I am searching something the equivalent of a SQL merge using where "t1.A = t2.A OR t1.B = t2.A" OR t1.C = t2.A. I have two data frames say D1 with A, B, C, D, E as columns and D2, where few records of D2 can be pulled by A column of D1, few are from its alias B, C, D and E columns.
I tried as below but it was giving me the wrong output.
sample = D1.merge(D2,left_on=[ 'A' or'B' or'C'or 'D' or E],
right_on=['A'], how='left')
Then I tried
sample = pd.concat([D1.merge(D2,left_on='A', right_on= 'A', how='left'),
D1.merge(D2,left_on='B', right_on='A', how='left'), D1.merge(D2,
left_on='C',right_on='A', how='left'),D1.merge(D2,left_on='D',
right_on='A', how='left'),D1.merge(D2,left_on='E', right_on='A',
how='left')])
This is giving me a lot of duplicates I tried to remove duplicate but unfortunately, it didn't work out.

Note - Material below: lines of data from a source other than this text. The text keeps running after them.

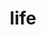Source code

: ---
title: "life"
description: "Some simple thoughts on life and existence."
image: "categories/生活/pexels-photo-401213.jpg"
---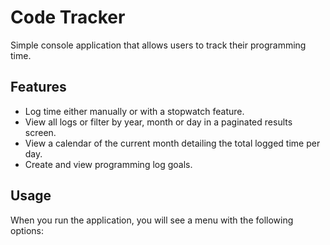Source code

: # Code Tracker

Simple console application that allows users to track their programming time.

## Features

- Log time either manually or with a stopwatch feature.
- View all logs or filter by year, month or day in a paginated results screen.
- View a calendar of the current month detailing the total logged time per day.
- Create and view programming log goals.

## Usage

When you run the application, you will see a menu with the following options:
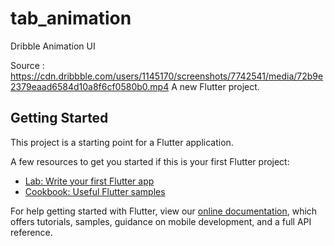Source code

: # tab_animation
Dribble Animation UI

Source : https://cdn.dribbble.com/users/1145170/screenshots/7742541/media/72b9e2379eaad6584d10a8f6cf0580b0.mp4
A new Flutter project.

## Getting Started

This project is a starting point for a Flutter application.

A few resources to get you started if this is your first Flutter project:

- [Lab: Write your first Flutter app](https://flutter.dev/docs/get-started/codelab)
- [Cookbook: Useful Flutter samples](https://flutter.dev/docs/cookbook)

For help getting started with Flutter, view our
[online documentation](https://flutter.dev/docs), which offers tutorials,
samples, guidance on mobile development, and a full API reference.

dupes = (sample['A'] == sample['B']) == (sample['C'] == sample['D']) ==
sample['E']
sample=sample.loc[~dupes]
ValueError: The truth value of a Series is ambiguous. Use a.empty,
a.bool(), a.item(), a.any() or a.all().
I need the output or 'sample' records to be same as records of data frame D1.